40 And Elijah said unto them—Seize ye the prophets of Baal—let not, a man, of them escape. So they seized them. And Elijah took them down unto the ravine of Kishon, and slaughtered them there.
En Elia zeide tot hen: Grijpt de profeten van Baal, dat niemand van hen ontkome. En zij grepen ze; en Elia voerde hen af naar de beek Kison, en slachtte hen aldaar.
41 Then said Elijah unto Ahab, Go up, eat and drink, —for there is a sound of a downpour of rain.
Daarna zeide Elia tot Achab: Trek op, eet en drink; want er is een geruis van een overvloedigen regen.
42 So Ahab went up, to eat and to drink, —but, Elijah, went up to the top of Carmel, and bowed himself to the earth, and put his face between his knees.
Alzo toog Achab op, om te eten en te drinken; maar Elia ging op naar de hoogte van Karmel, en breidde zich uit voorwaarts ter aarde; daarna legde hij zijn aangezicht tussen zijn knieen.
43 Then said he unto his young man—Go up, I pray thee, and look about in the direction of the sea. So he went up, and looked about, and said—There is, nothing whatever. Then said he—Go again, seven times.
En hij zeide tot zijn jongen: Ga nu op, en zie uit naar de zee. Toen ging hij op, en zag uit, en zeide: Er is niets. Toen zeide hij: Ga weder henen, zevenmaal.
44 And it came to pass, at the seventh time, that he said, Lo! a little cloud, like a man’s hand coming up from the sea.

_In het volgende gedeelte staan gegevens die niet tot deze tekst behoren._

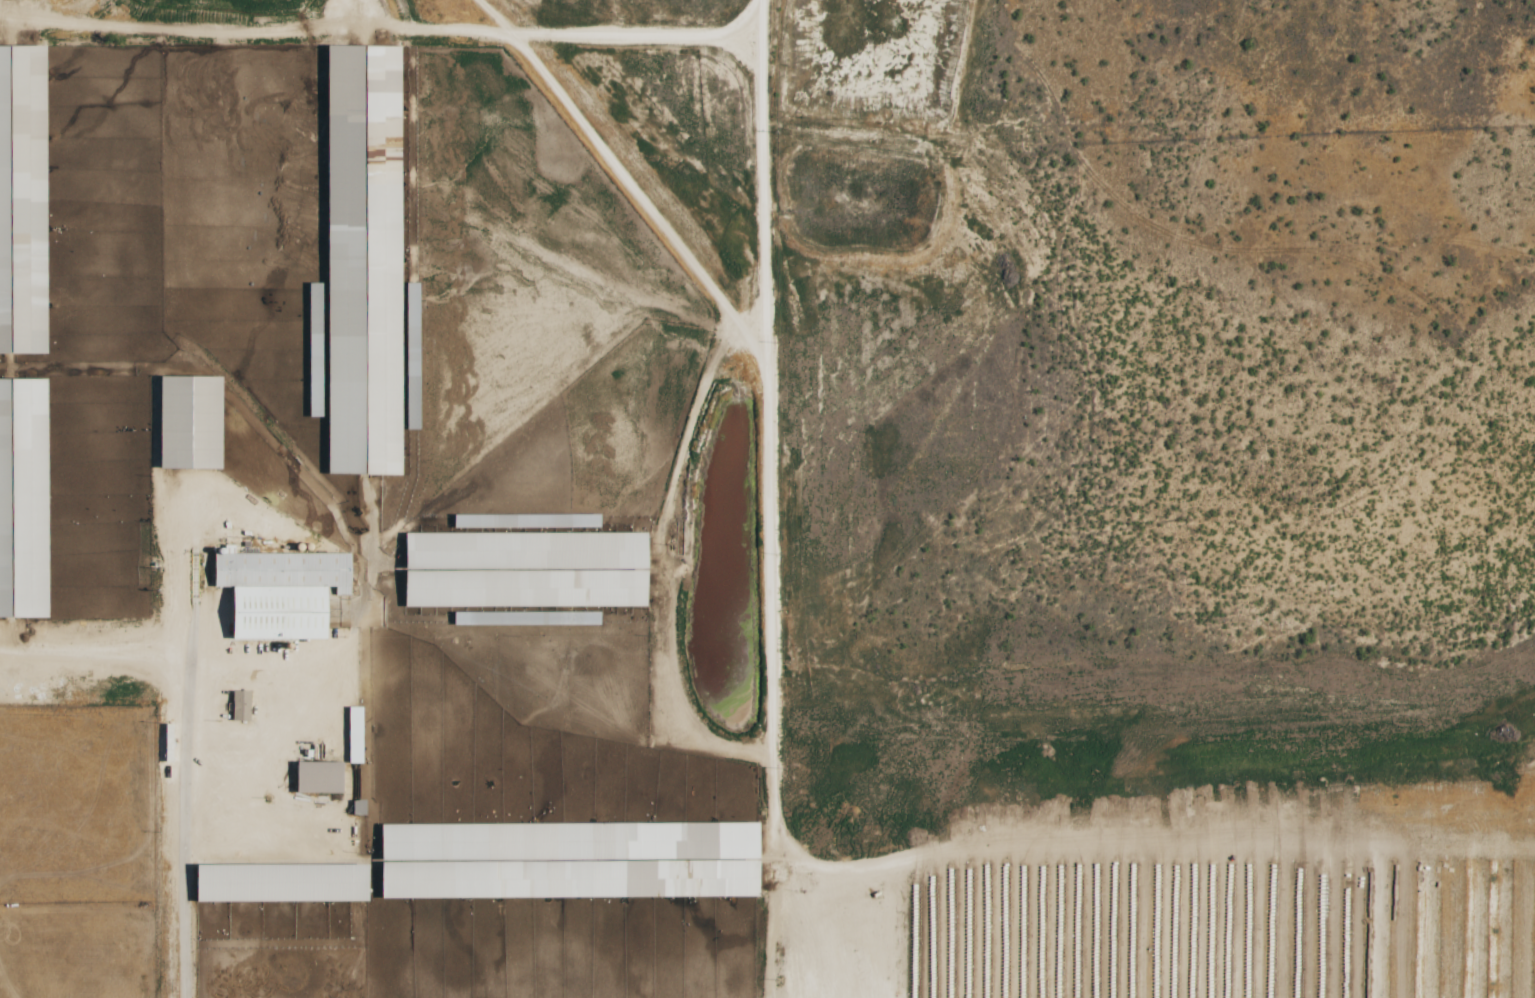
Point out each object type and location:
building: (22, 202)
building: (363, 261)
building: (315, 350)
building: (412, 356)
building: (23, 498)
road: (768, 499)
building: (525, 563)
building: (280, 592)
building: (526, 618)
building: (241, 706)
building: (355, 735)
building: (319, 777)
building: (359, 808)
building: (569, 861)

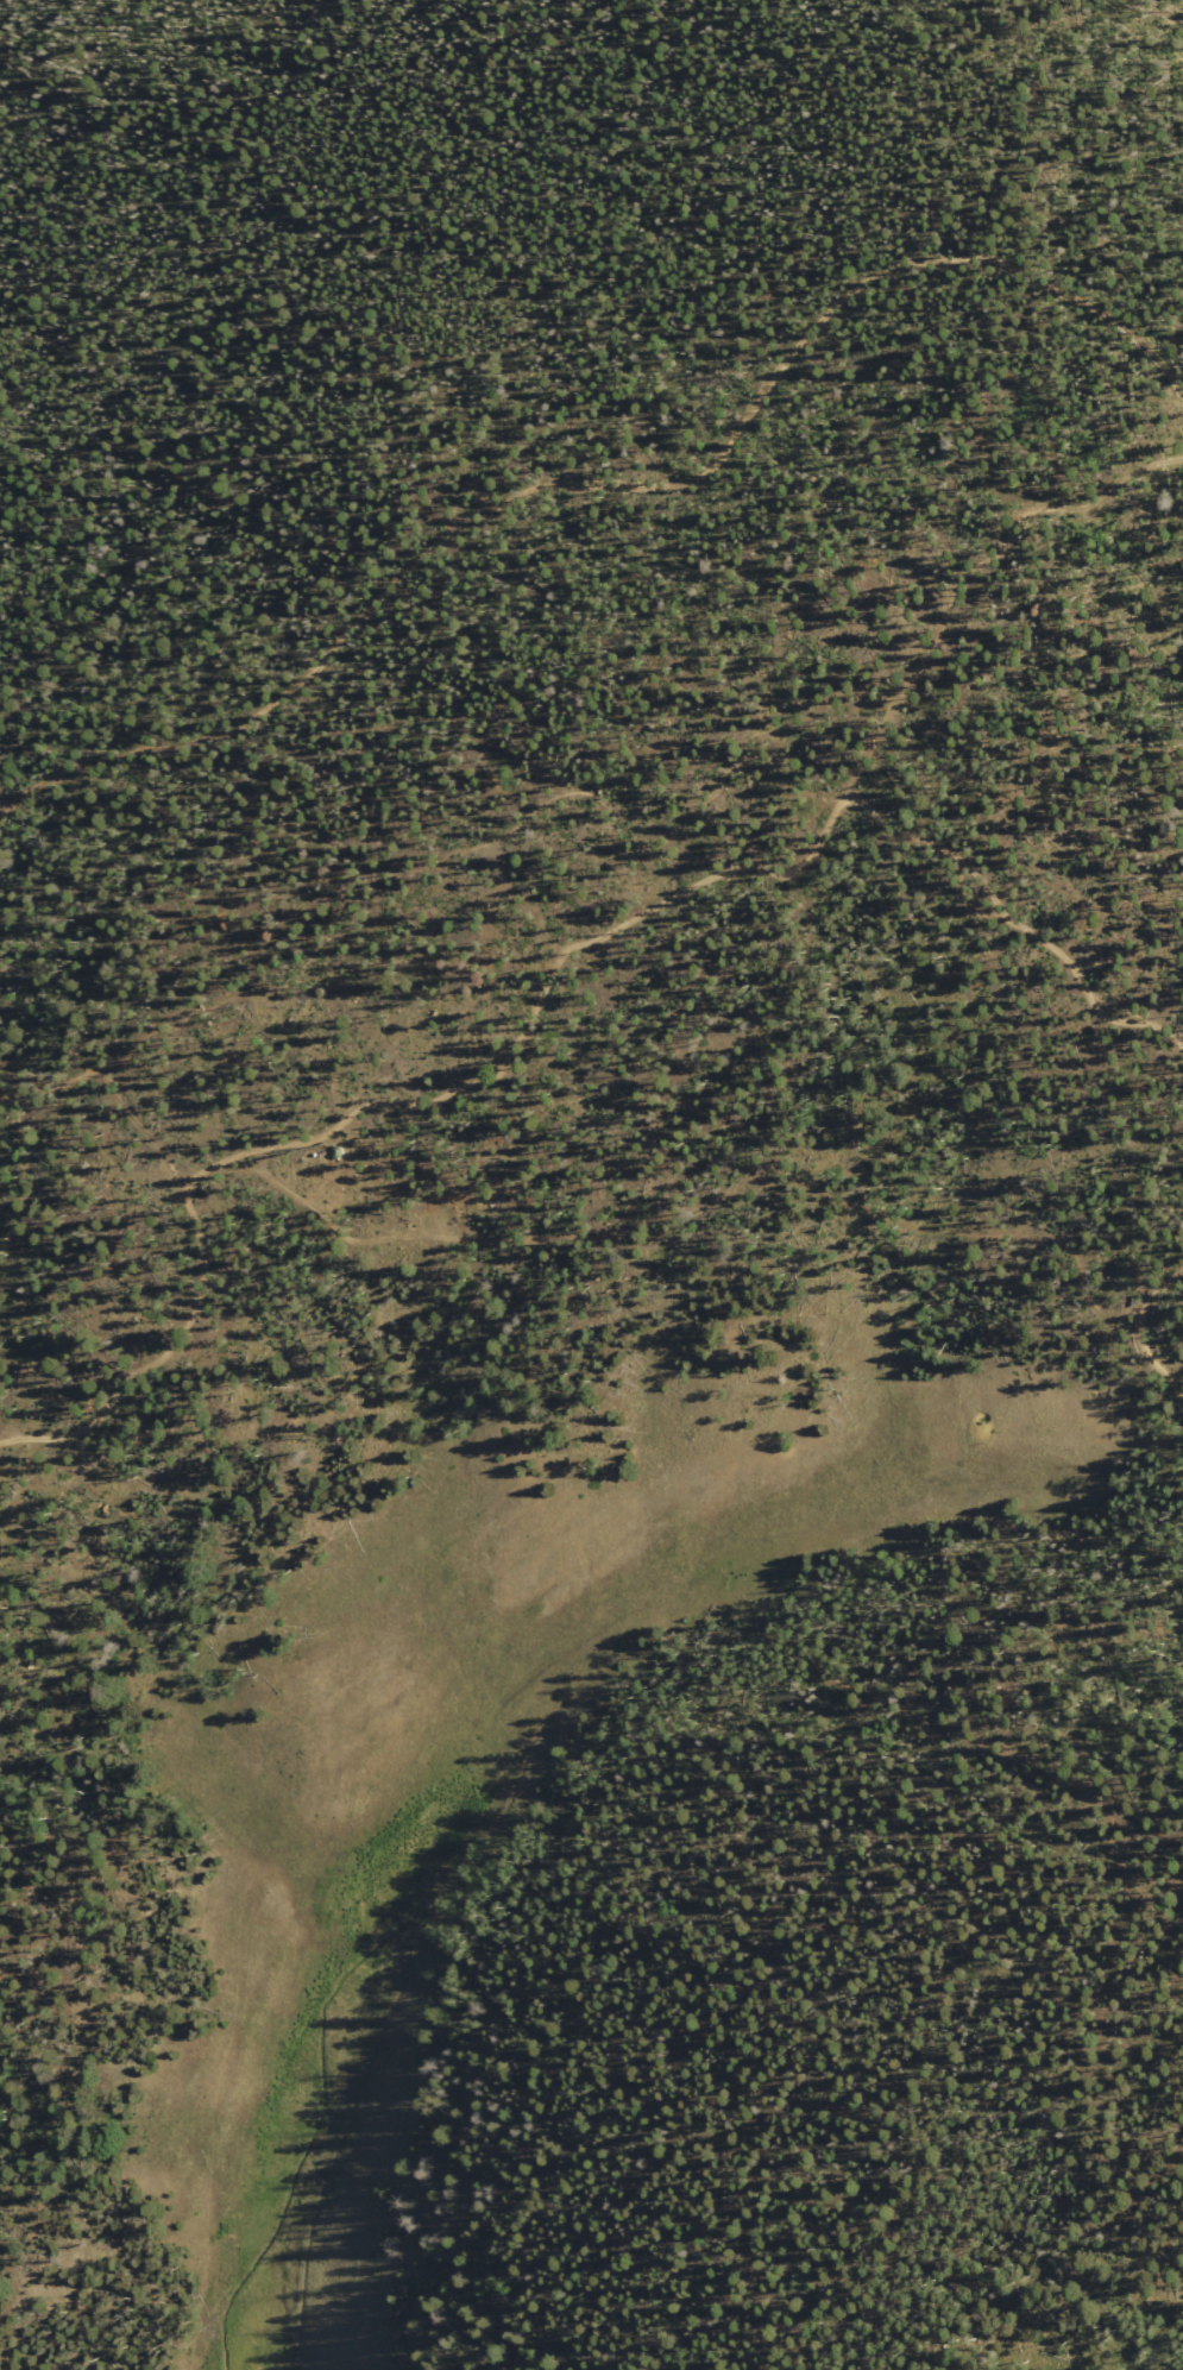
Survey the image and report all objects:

Then he said—Go up, say unto Ahab—Harness, and get thee down, lest the rain shut thee in.
En het geschiedde op de zevende maal, dat hij zeide: Zie, een kleine wolk, als eens mans hand, gaat op van de zee. En hij zeide: Ga op, zeg tot Achab: Span aan, en kom af, dat u de regen niet ophoude.
45 And it came to pass, meanwhile, that, the heavens, had enshrouded themselves with clouds and wind, and there came a great rain, and Ahab rode, and went to Jezreel;
En het geschiedde ondertussen, dat de hemel van wolken en wind zwart werd; en er kwam een grote regen; en Achab reed weg, en toog naar Jizreel.
46 but, the hand of Yahweh, came upon Elijah, so he girded his loins, —and ran before Ahab, until thou enterest Jezreel.
En de hand des HEEREN was over Elia, en hij gordde zijn lenden, en liep voor het aangezicht van Achab henen, tot daar men te Jizreel komt.